_Dataset entries_.
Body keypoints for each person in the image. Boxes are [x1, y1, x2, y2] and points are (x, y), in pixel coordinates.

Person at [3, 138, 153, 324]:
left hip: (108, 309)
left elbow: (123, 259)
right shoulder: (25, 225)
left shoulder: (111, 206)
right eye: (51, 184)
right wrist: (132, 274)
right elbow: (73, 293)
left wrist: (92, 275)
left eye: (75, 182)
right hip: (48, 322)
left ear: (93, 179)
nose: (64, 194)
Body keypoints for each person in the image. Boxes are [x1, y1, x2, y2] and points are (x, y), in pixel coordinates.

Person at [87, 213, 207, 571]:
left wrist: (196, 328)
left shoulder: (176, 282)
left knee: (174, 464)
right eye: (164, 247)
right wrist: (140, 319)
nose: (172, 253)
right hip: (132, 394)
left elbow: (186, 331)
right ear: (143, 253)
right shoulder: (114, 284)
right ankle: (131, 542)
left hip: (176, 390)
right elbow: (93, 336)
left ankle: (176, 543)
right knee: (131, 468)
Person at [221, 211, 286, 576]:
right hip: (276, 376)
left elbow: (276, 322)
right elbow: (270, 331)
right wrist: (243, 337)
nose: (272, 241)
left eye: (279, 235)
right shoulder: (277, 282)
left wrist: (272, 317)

_What is needed_. Repeat precisely the lines of the data starting at the one containing "right knee: (131, 468)", last line included.

_Solution_.
right knee: (131, 468)
Person at [221, 211, 286, 576]:
right hip: (276, 376)
left elbow: (276, 322)
right elbow: (270, 331)
right wrist: (243, 337)
nose: (272, 241)
left eye: (279, 235)
right shoulder: (277, 282)
left wrist: (272, 317)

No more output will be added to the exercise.